┌─ MATERIAL DE ORIGEM

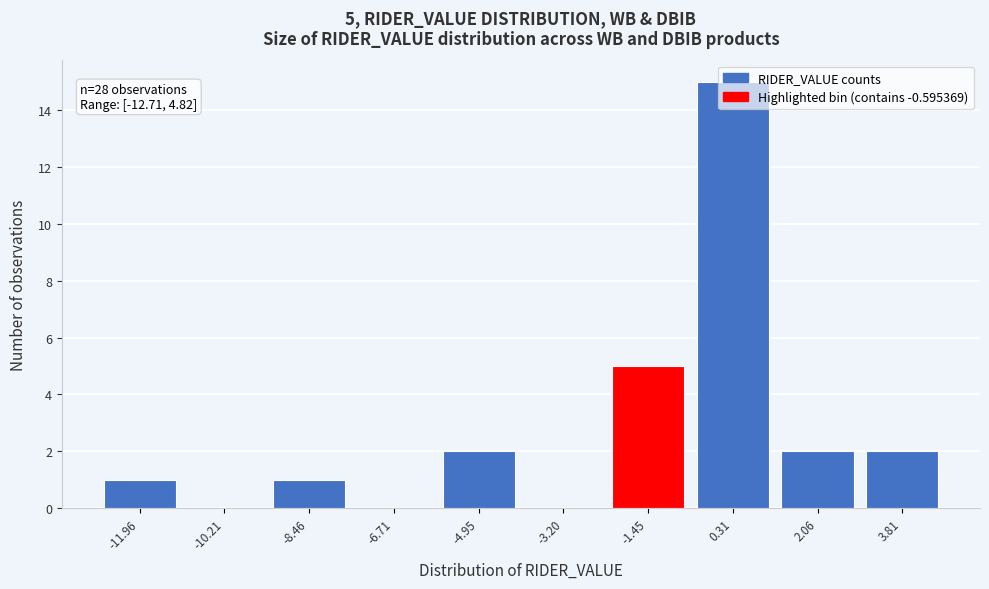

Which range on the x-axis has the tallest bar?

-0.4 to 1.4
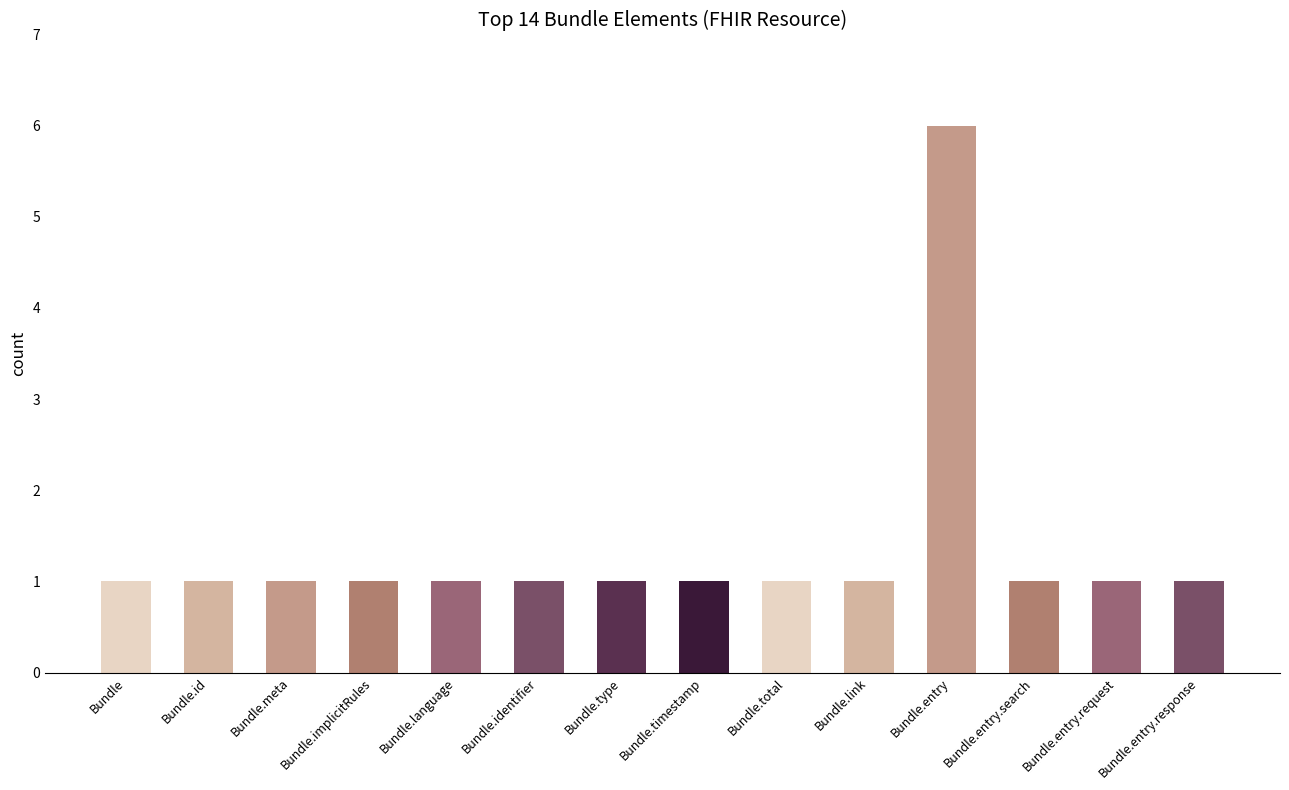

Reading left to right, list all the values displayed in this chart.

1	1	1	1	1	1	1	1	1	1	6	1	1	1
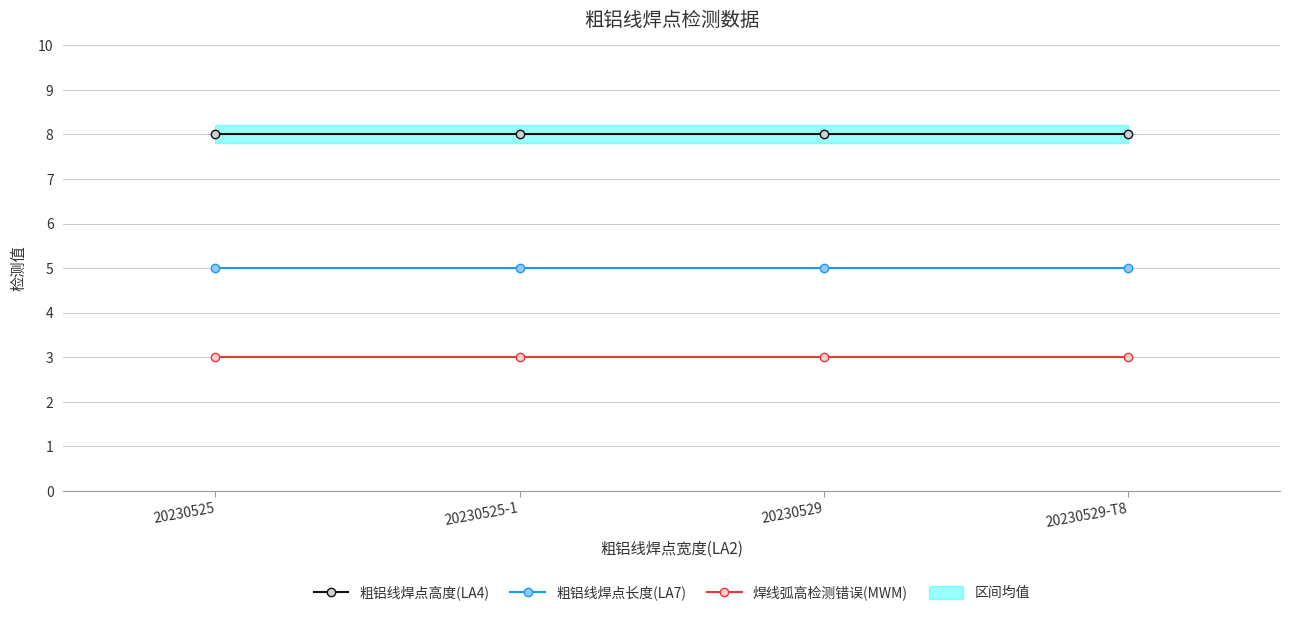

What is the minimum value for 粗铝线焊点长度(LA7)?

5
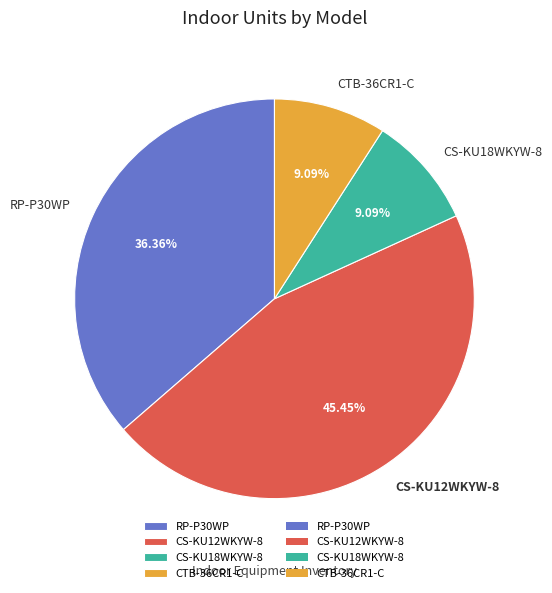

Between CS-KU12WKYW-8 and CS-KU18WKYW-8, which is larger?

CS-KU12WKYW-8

└─

▶ [PROBLEMA A RESOLVER]:
Converta as linhas do material acima em uma lista numerada, omitindo as linhas em branco. Deixe as imagens de fora da resposta.

▶ [SOLUÇÃO DA TAREFA]:
1. Which range on the x-axis has the tallest bar?
2. -0.4 to 1.4
3. Reading left to right, list all the values displayed in this chart.
4. 1	1	1	1	1	1	1	1	1	1	6	1	1	1
5. What is the minimum value for 粗铝线焊点长度(LA7)?
6. 5
7. Between CS-KU12WKYW-8 and CS-KU18WKYW-8, which is larger?
8. CS-KU12WKYW-8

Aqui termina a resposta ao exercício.